• SOURCE MATERIAL:
########

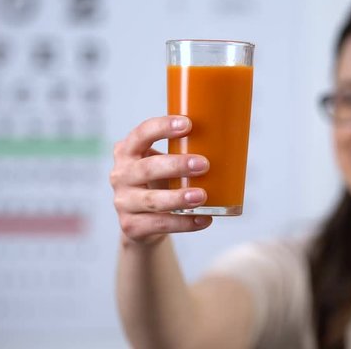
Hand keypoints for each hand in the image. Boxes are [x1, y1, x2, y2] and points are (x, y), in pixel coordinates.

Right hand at [110, 115, 212, 244]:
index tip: (188, 124)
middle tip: (204, 164)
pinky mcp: (131, 226)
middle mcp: (120, 175)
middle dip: (176, 165)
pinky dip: (183, 223)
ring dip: (179, 198)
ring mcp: (123, 202)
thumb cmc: (160, 182)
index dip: (162, 127)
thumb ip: (182, 150)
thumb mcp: (162, 163)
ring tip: (202, 196)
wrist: (142, 221)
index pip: (141, 134)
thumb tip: (230, 137)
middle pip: (147, 168)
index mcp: (128, 151)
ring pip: (152, 200)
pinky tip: (203, 219)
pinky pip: (159, 224)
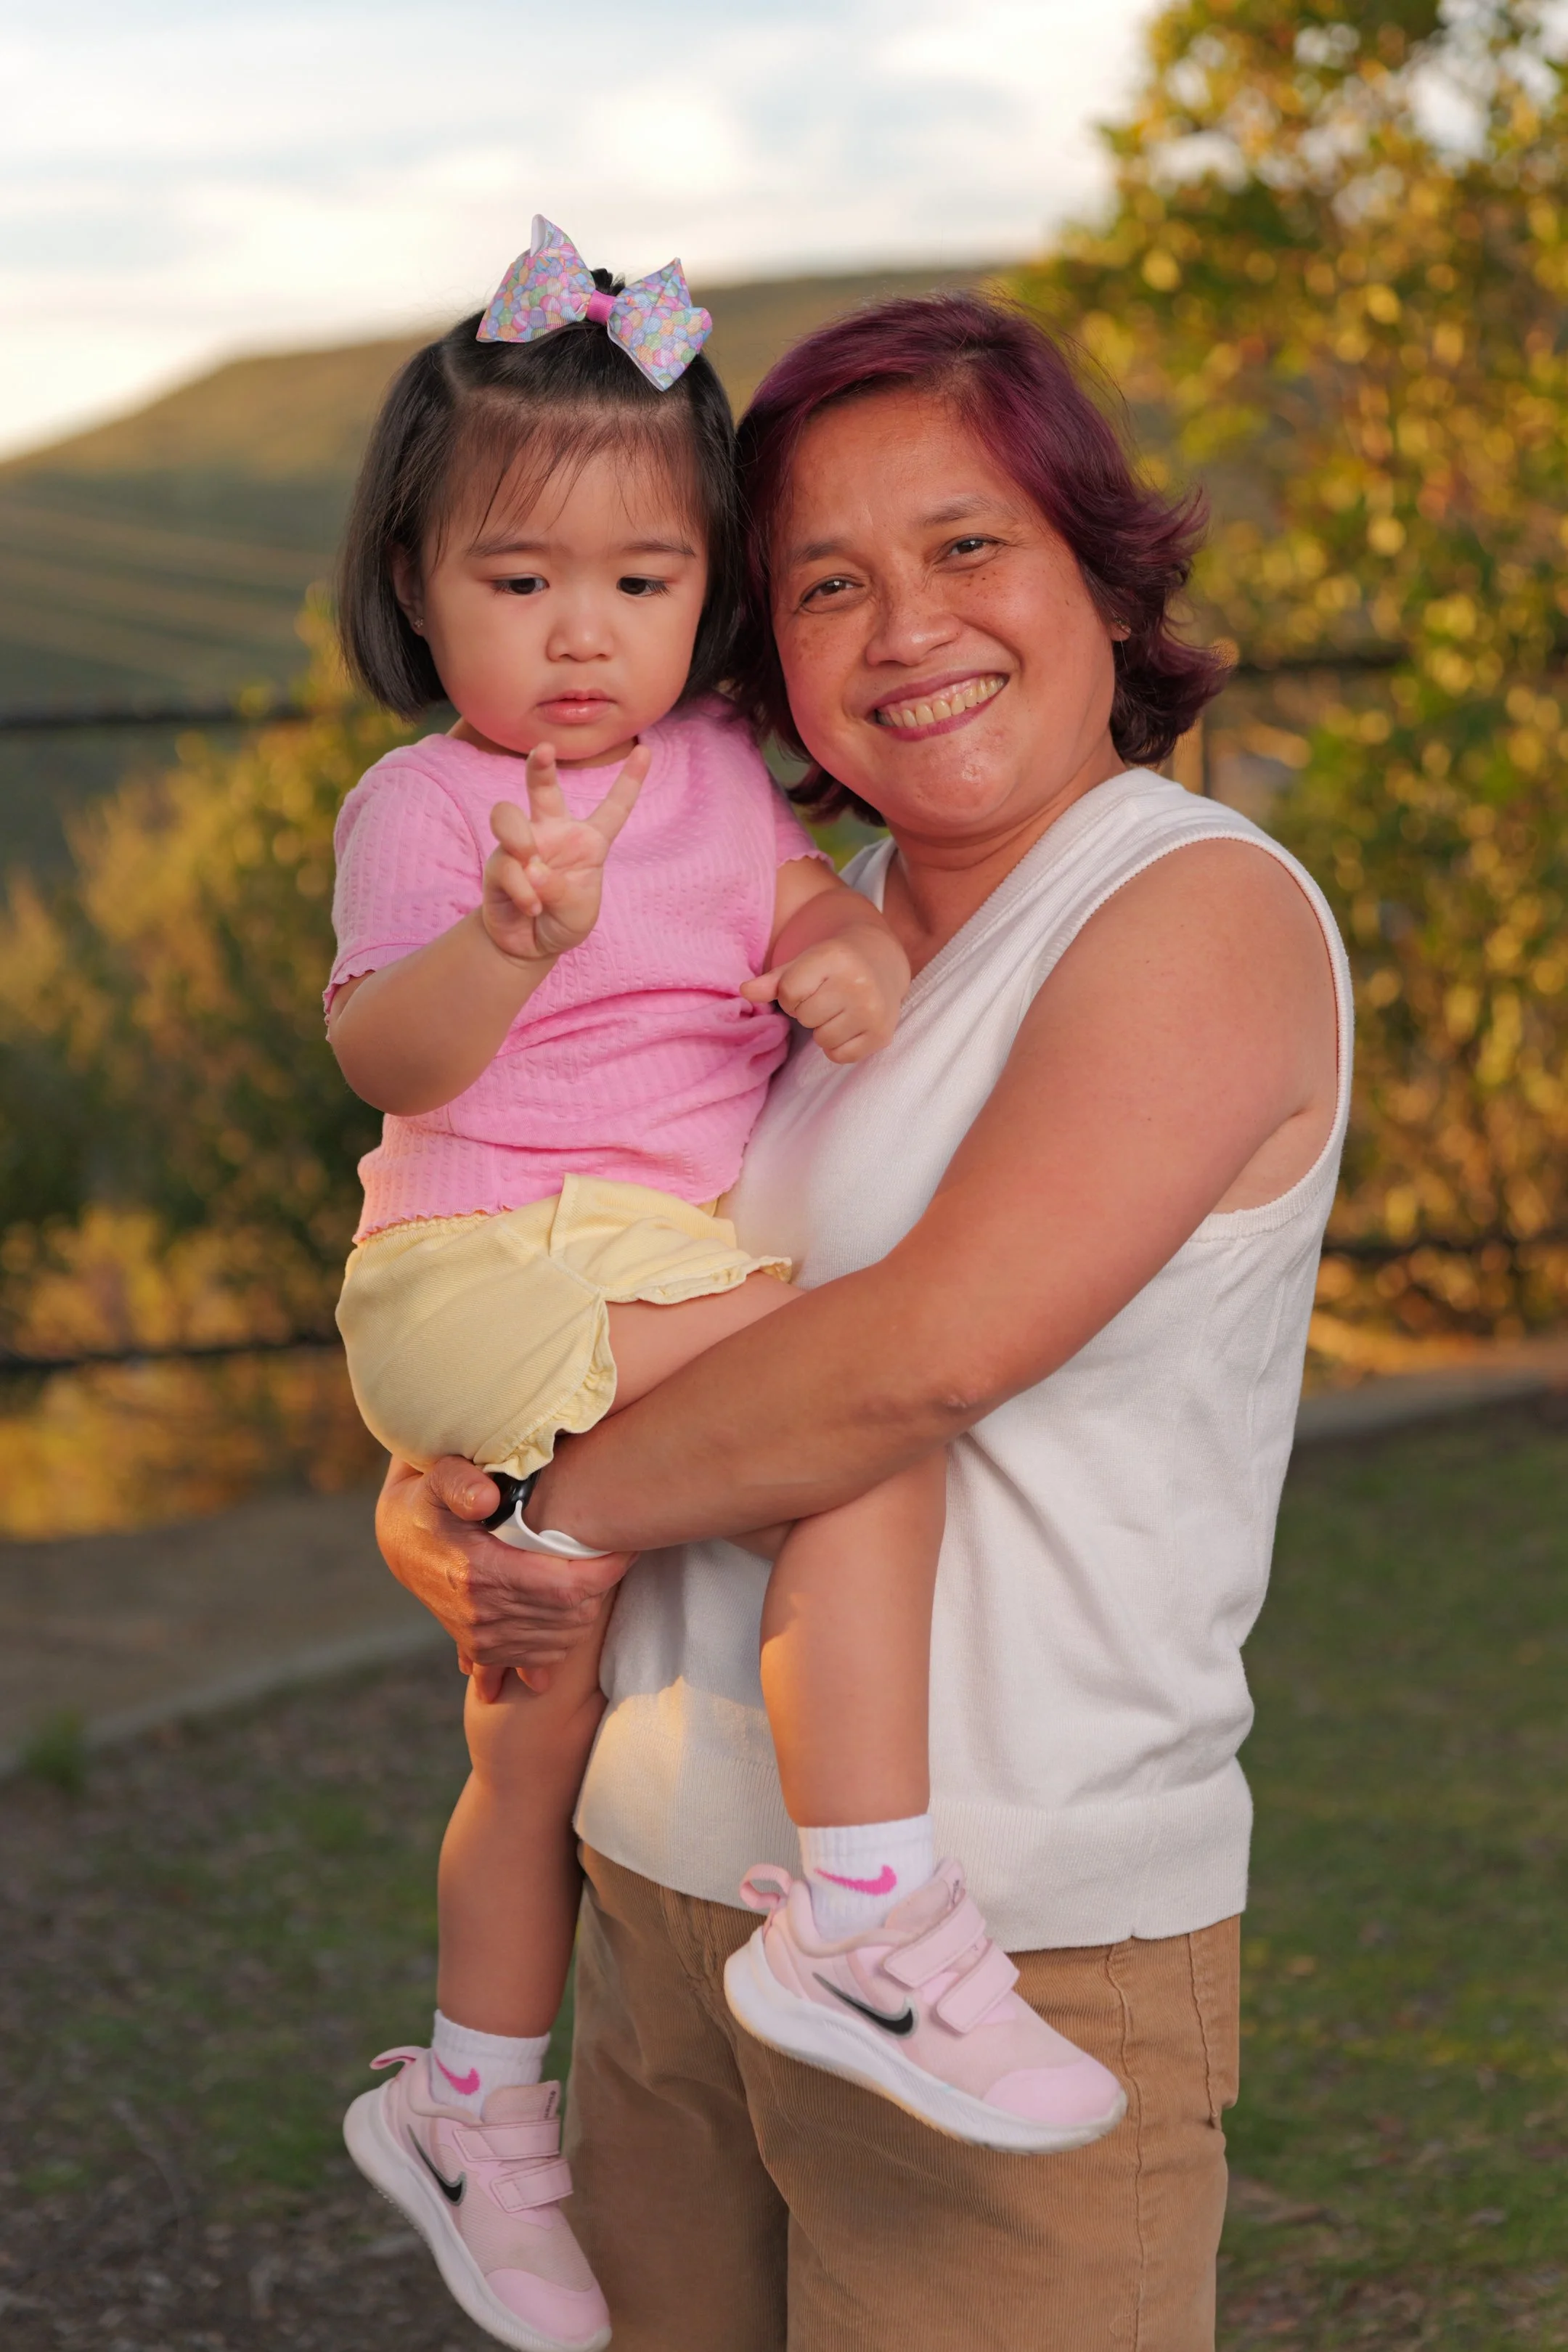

########

Retype exactly the lines above, starting at the line containing "thumb ip: (182, 150)" and ending with the last line, both included; leave out the pictures.

thumb ip: (182, 150)
thumb mcp: (162, 163)
ring tip: (202, 196)
wrist: (142, 221)
index pip: (141, 134)
thumb tip: (230, 137)
middle pip: (147, 168)
index mcp: (128, 151)
ring pip: (152, 200)
pinky tip: (203, 219)
pinky pip: (159, 224)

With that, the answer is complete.